Wednesday, November 4, 2020

Students:Whether you candidate won or lost,
use this election as peacebuilding opportunity

Note: I plan to email this to all of my students as soon as we have a presidential winner.

Nov. 4, 2020

Dear Peace Studies and Peace Journalism students:

Despite the divisions and angst it has generated, the presidential election nonetheless offers us the opportunity as peacebuilders to put our craft into practice. This is true regardless of which candidate you supported.

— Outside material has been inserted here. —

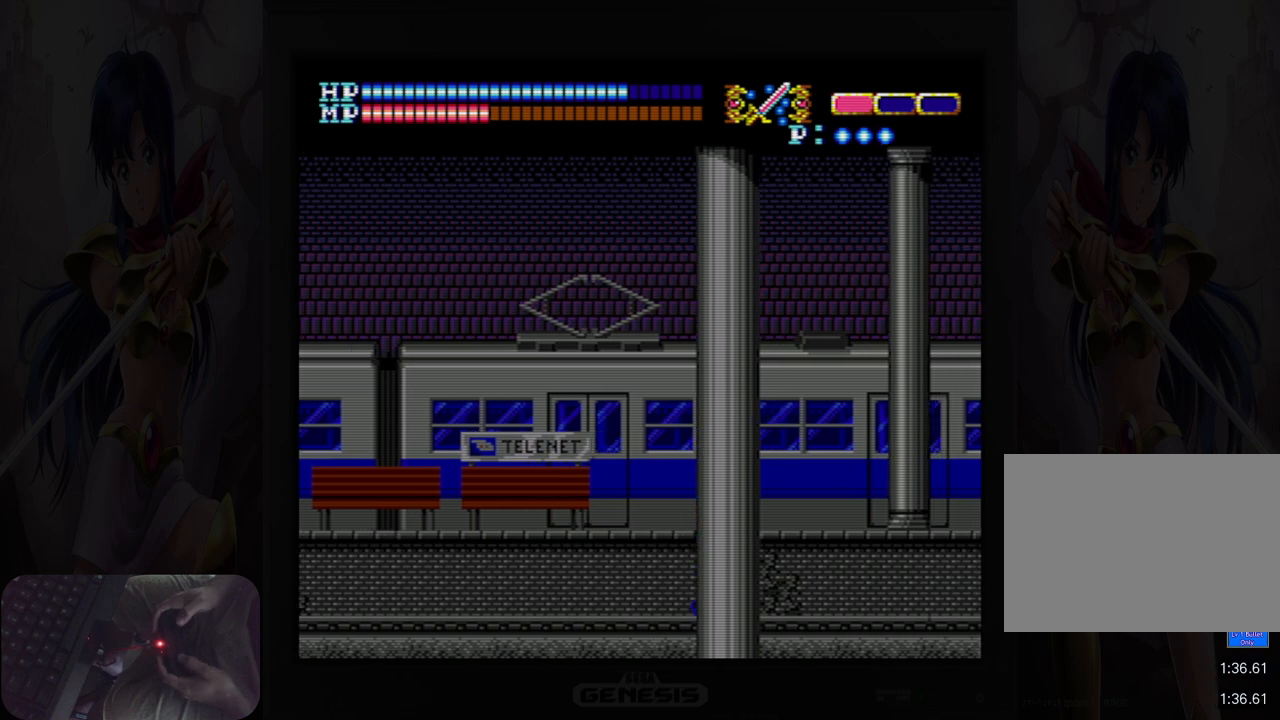
{"buttons": ["DPAD_RIGHT"], "events": [[83, "Y", "up"]]}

If you supported the winner, congratulations. As a peacebuilder, I would hope that you would accept the results graciously and with humility, and not celebrate by using inflammatory language that might deepen partisan, racial, and cultural divides. Further, as a supporter of the winner, I believe it is your responsibility to reach out to those who supported the other candidate to build bridges, in the parlance of peace studies and peace journalism. During these discussions, begin with listening, and with showing empathy for the emotional impact from the election results. Let them know that your vote was cast with the best intentions, for the leader and policies you feel will be most beneficial for the country, and was not a ballot cast against the supporters on the losing side.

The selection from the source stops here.